> _Text shown_:
On YihaoPeng's PC with Windows 1809 build 17763.379, the ports will be exhausted after 2899 rounds:

...
Socket 2893 is using port 4930
Socket 2894 is using port 4943
Socket 2895 is using port 4944
Socket 2896 is using port 4945
Socket 2897 is using port 4952
Socket 2898 is using port 4953
Invalid argument returned from connect() - BOUND socket exhaustion likely after 2899 rounds
Exiting (failed)

No ports released after the program exits. If you let the program run repeatedly (so it will immediately take up the ephemeral port released by other programs), you will find that no TCP connections in your Windows can be established. For example, your EDGE browser will not be able to load any page.

Use the following commands to run the program repeatedly:

while true; do ./wsl-issue-2913-repro; done
@YihaoPeng YihaoPeng changed the title [has a simply repro] TCP user port exhaust and network broken after lots of non-blocking connections [has a simply repro] TCP user ports exhausted after lots of early-closing non-blocking connections Apr 1, 2019
@YihaoPeng YihaoPeng changed the title [has a simply repro] TCP user ports exhausted after lots of early-closing non-blocking connections [has a simply repro] TCP ephemeral ports exhausted after lots of early-closing non-blocking connections Apr 1, 2019
@therealkenc
Copy link
Collaborator

Phillip's code below so it doesn't get lost.

#include <errno.h>
#include <string.h>
#include <unistd.h>
#include <netdb.h>
#include <sys/socket.h>
#include <netinet/in.h>
#include <stdarg.h>
#include <stdio.h>
#include <stdlib.h>
#include <unistd.h>
#include <fcntl.h>

const char *const HOSTNAME = "127.0.0.1";
const char *const PORT = "1234";

void die(const char *const format, ...)
{
	va_list argList;
	va_start(argList, format);
	vprintf(format, argList);
	va_end(argList);
	puts("Exiting (failed)");
	exit(EXIT_FAILURE);
}

static void make_socket_non_blocking(int socket_fd)
{
	int flags = fcntl(socket_fd, F_GETFL, 0);
	if (flags == -1) {
		die("Failed to get socket flags: %d", socket_fd);
	}

	flags |= O_NONBLOCK;
	if (fcntl(socket_fd, F_SETFL, flags) == -1) {
		die("Failed to set socket flags: %d", socket_fd);
	}
}

int main(int argc, char **argv)

> _Work instructions_:
1 - In the port-exhaustion thread, list every port number shown in the log as being used by a socket.
2 - Answer each question from the port-exhaustion thread, one per line:
(a) What Windows build number does the PC run?
(b) What value is assigned to HOSTNAME in the code?
(c) Which browser is named as unable to load any page?
Answer from the port-exhaustion thread alone.

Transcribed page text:
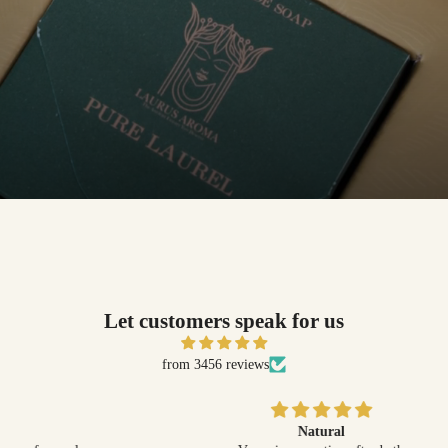
Let customers speak for us
from 3456 reviews
Natural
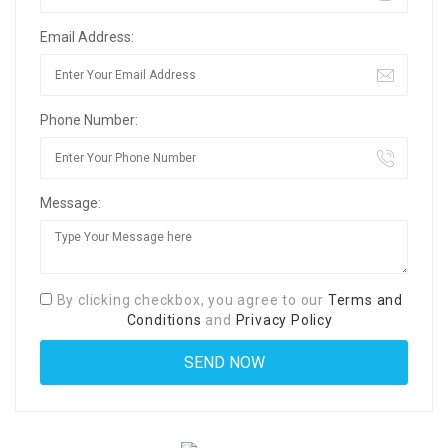
Email Address:
Phone Number:
Message:
By clicking checkbox, you agree to our
Terms and
Conditions
and
Privacy Policy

> _Numbered responses_:
1 - 4930, 4943, 4944, 4945, 4952, 4953

2 -
(a) 17763.379
(b) 127.0.0.1
(c) EDGE